■ Written task ■
Update the records below by replacing each "series" with "data series" and keeping everything else the same. Leave the pictures out of your answer.

[Opening Input section]

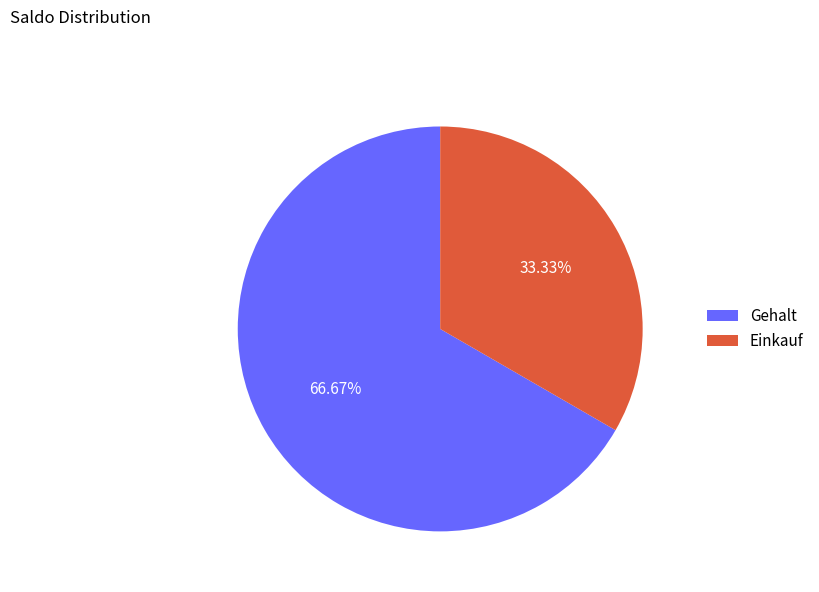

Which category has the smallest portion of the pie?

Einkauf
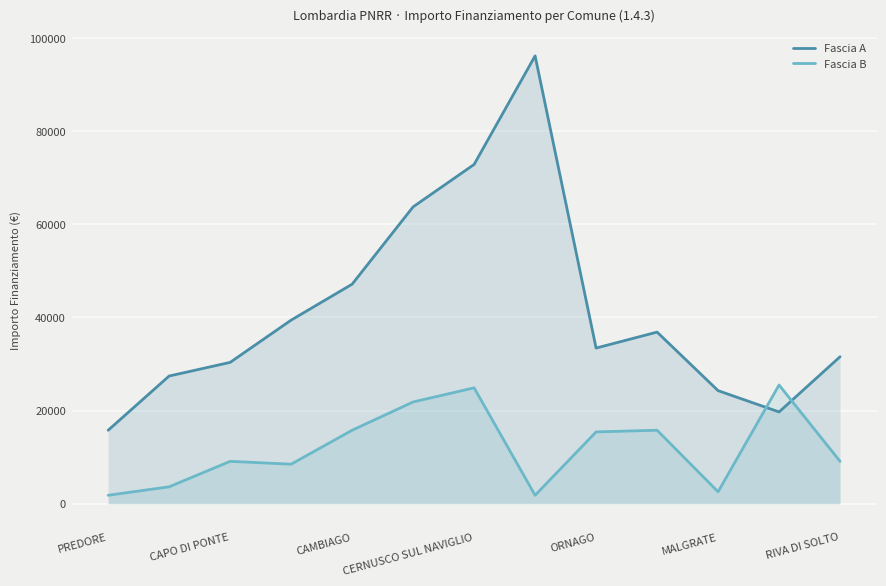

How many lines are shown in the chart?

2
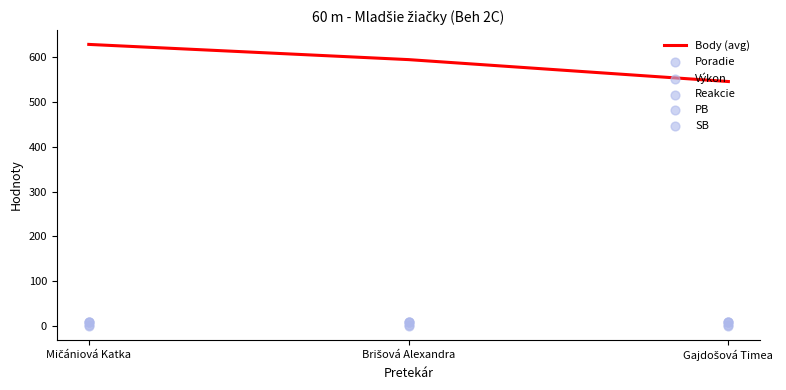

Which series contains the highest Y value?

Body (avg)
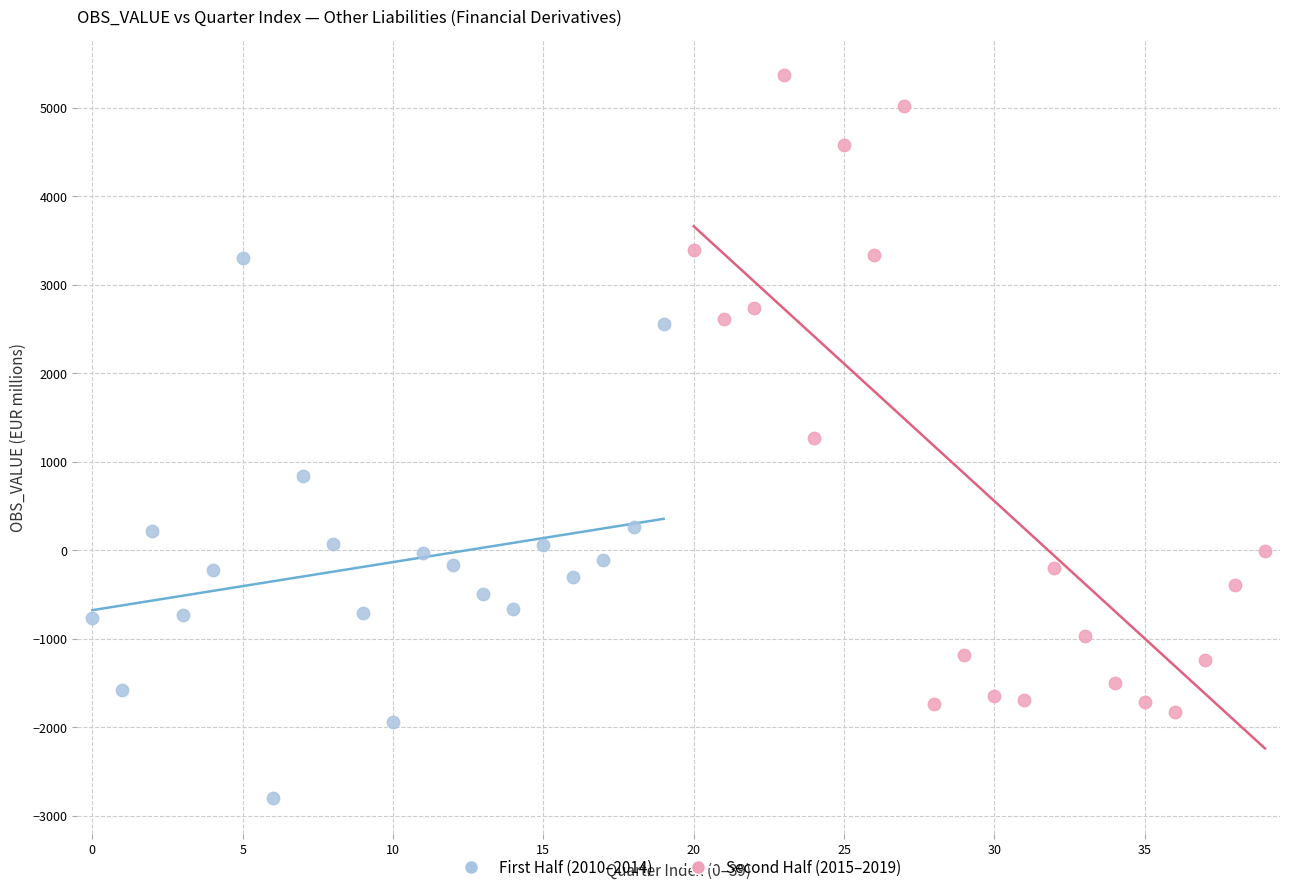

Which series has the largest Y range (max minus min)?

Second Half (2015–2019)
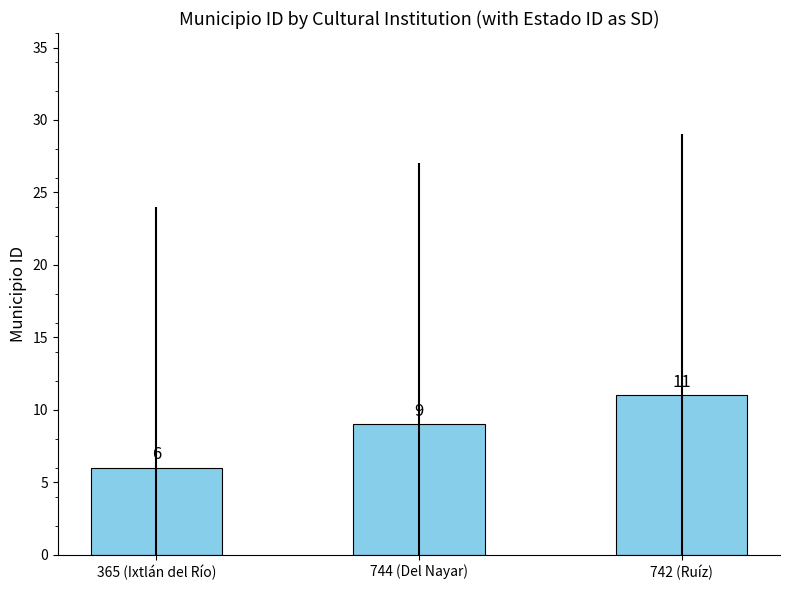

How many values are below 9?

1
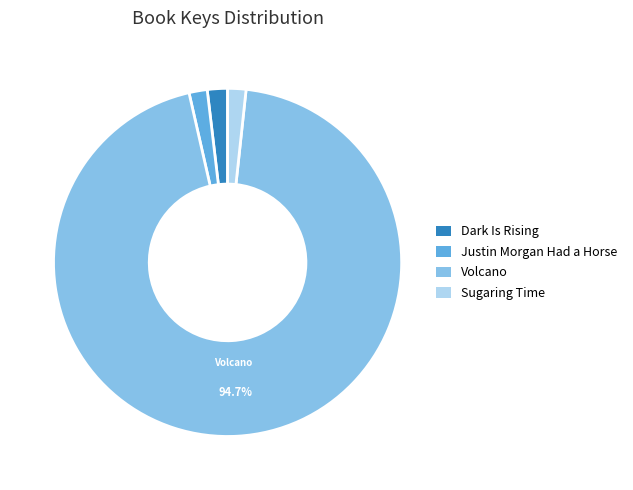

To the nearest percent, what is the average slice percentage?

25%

[Closing Input section]

■ Response area ■
Which category has the smallest portion of the pie?

Einkauf

How many lines are shown in the chart?

2

Which data series contains the highest Y value?

Body (avg)

Which data series has the largest Y range (max minus min)?

Second Half (2015–2019)

How many values are below 9?

1

To the nearest percent, what is the average slice percentage?

25%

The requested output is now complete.